• Text to read:
*****

2009 Top 100 Outfielders Part 3: 10-1

The final part of my series of the top 100 outfielders for 2009 counts down the top 10. If you’ll notice, the longest capsules came in the middle of the rankings because those are your game breakers that will can boost your season over the top. Spending 250 words explaining why Carl Crawford or Matt Kemp is a stud (duh??) isn’t as useful as explaining why Shin-Soo Choo or Elijah Dukes is a worthy addition to your fantasy roster and is likely worth that extra dollar or slight reach to secure their services.

*****

• Recorded information:
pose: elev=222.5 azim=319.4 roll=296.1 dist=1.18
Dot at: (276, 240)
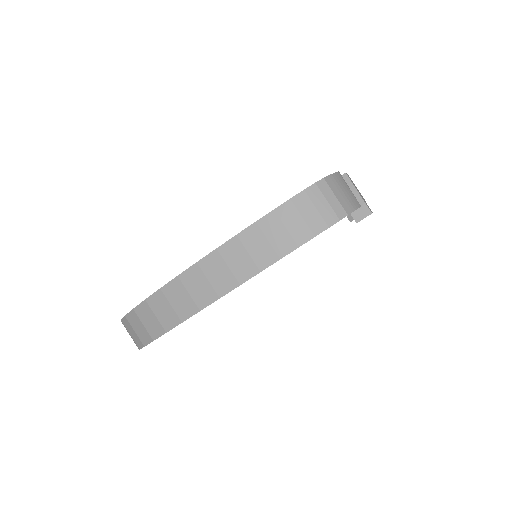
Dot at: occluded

*****

• List of tasks:
1. From the outfielder rankings page, answer each:
(a) How many players does this final part count down?
(b) Where in the rankings did the longest capsules come?
(c) Which two players are named as worthy additions to a fantasy roster?
2. Duplicate the passage of the outfielder rankings page starting at "The final part" and ending at "secure their services.".
Rely only on the outfielder rankings page when answering.

• Answers to each task:
1.
(a) The top 10.
(b) In the middle of the rankings.
(c) Shin-Soo Choo and Elijah Dukes.

2.
The final part of my series of the top 100 outfielders for 2009 counts down the top 10. If you’ll notice, the longest capsules came in the middle of the rankings because those are your game breakers that will can boost your season over the top. Spending 250 words explaining why Carl Crawford or Matt Kemp is a stud (duh??) isn’t as useful as explaining why Shin-Soo Choo or Elijah Dukes is a worthy addition to your fantasy roster and is likely worth that extra dollar or slight reach to secure their services.